Reputation: 963
Let's assume we are having two dataframes, which we want to compare for differences with a leftanti join:
data1 = [
(1, 11, 20, None),
(2, 12, 22, 31),
]
data2 = [
(1, 11, 20, None),
(2, 12, 22, 31),
]
schema = StructType([ \
StructField("value_1",IntegerType(), True), \
StructField("value_2",IntegerType(), True), \
StructField("value_3",IntegerType(), True), \
StructField("value_4",IntegerType(), True), \
])
df1 = spark.createDataFrame(data=data1,schema=schema)
df2 = spark.createDataFrame(data=data2,schema=schema)
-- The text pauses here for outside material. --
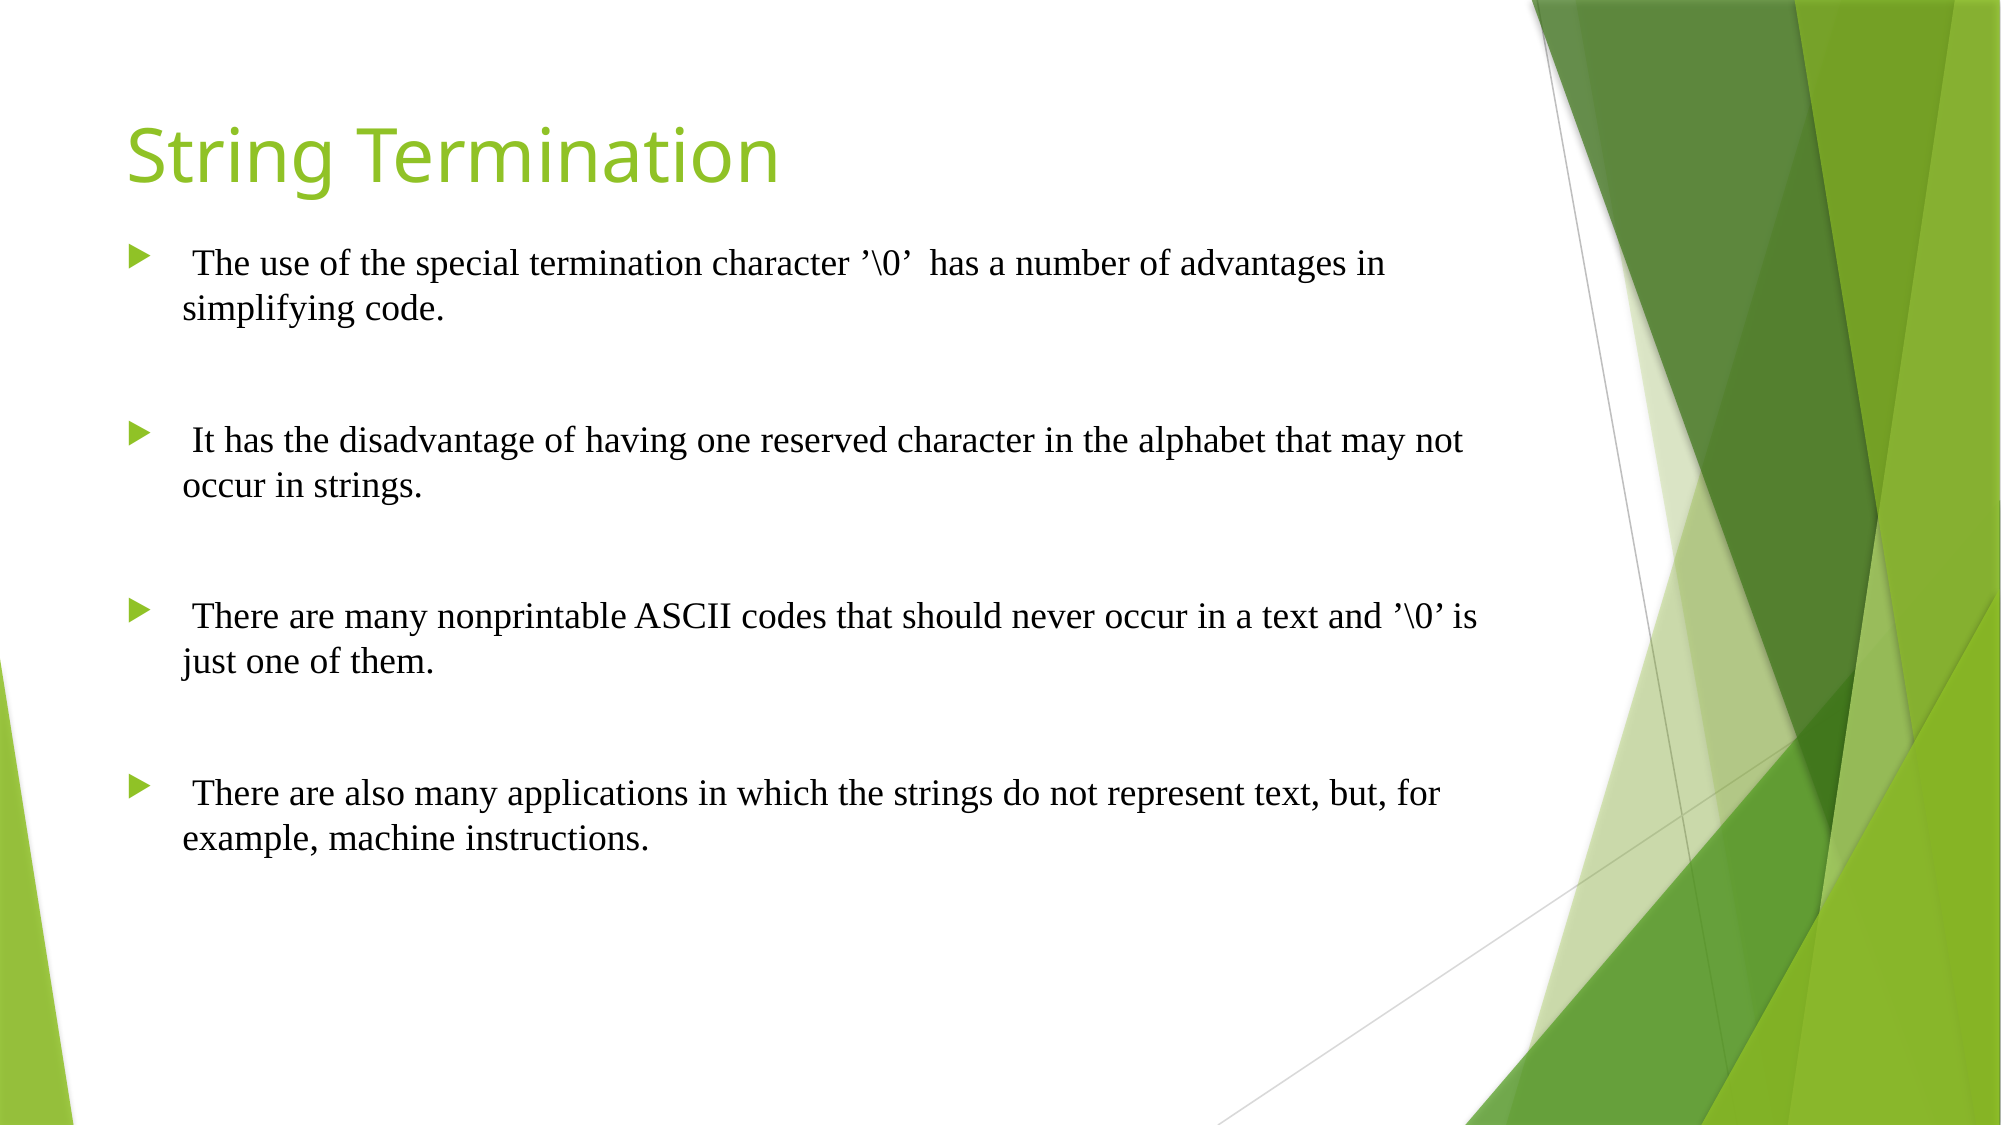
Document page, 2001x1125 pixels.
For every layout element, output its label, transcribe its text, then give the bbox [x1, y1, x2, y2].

How can I nullsafe join these dataframes by multiple (all) columns? The only solution I came up with is as followed:
df = df1.join(df2, \
((df1.value_1.eqNullSafe(df2.value_1)) &
(df1.value_2.eqNullSafe(df2.value_2)) &
(df1.value_3.eqNullSafe(df2.value_3)) &
(df1.value_4.eqNullSafe(df2.value_4))),
"leftanti" \
)
But unfortunately we have to deal now with a dynamic list of huge amounts of columns. How could we rewrite this join in a way, that we can provide a list of columns to be joined on.
THX & BR
Upvotes: 2
Views: 3787
Reputation: 13
Though both solutions above work, the join columns are repeated in resulting DataFrame. This solution, wrapped in a generalized user defined function, works on Spark 3.4.1 and above to perform the null safe join and remove the duplicated columns:
def null_safe_join(left_df: DataFrame, right_df: DataFrame, join_cols: list, how: str) -> DataFrame:
right_df = (right_df.withColumnsRenamed({i: f'drop_{i}' for i in join_cols}))
join_condition = [col(i).eqNullSafe(col(f'drop_{i}')) for i in join_cols]
joined_df = (left_df.join(right_df, join_condition, how).drop(*[f'drop_{i}' for i in join_cols]))
return joined_df
Upvotes: 0
Reputation: 1
You can just use the list comprehension, for example like the solution given above, and you would get the same result
df = df1.join(df2, [df1[k].eqNullSafe(df2[k]) for k in join_cols], "leftanti")
Or my preference would be to use alias, so that I can immediately use the processed dataframe instead of creating new variables first. For example:
df = (
df1
.withColumn('left_or_right', lit('left'))
.alias('left')
.join(
df2
.withColumn('left_or_right', lit('right'))
.alias('right'),
[col(f'left.{c}').eqNullSafe(col(f'right.{c}')) for c in join_cols],
'leftanti'
)
)
df.sort('left.value_1').show(10,False)
Upvotes: 0
Reputation: 6644
As far as I understand the problem statement, you want to create dynamic join condition based on a list of columns that one provides. We can do that using reduce()
from functools
module.
join_cols = ['value_1', 'value_2', 'value_3', 'value_4']
from functools import reduce
join_condition = reduce(lambda x, y: x & y, [df1[k].eqNullSafe(df2[k]) for k in join_cols])
print(join_condition)
# Column<'((((value_1 <=> value_1) AND (value_2 <=> value_2)) AND (value_3 <=> value_3)) AND (value_4 <=> value_4))'>
You can use the join_condition
parameter in the .join()
directly.
df = df1.join(df2, join_condition, "leftanti")
Upvotes: 5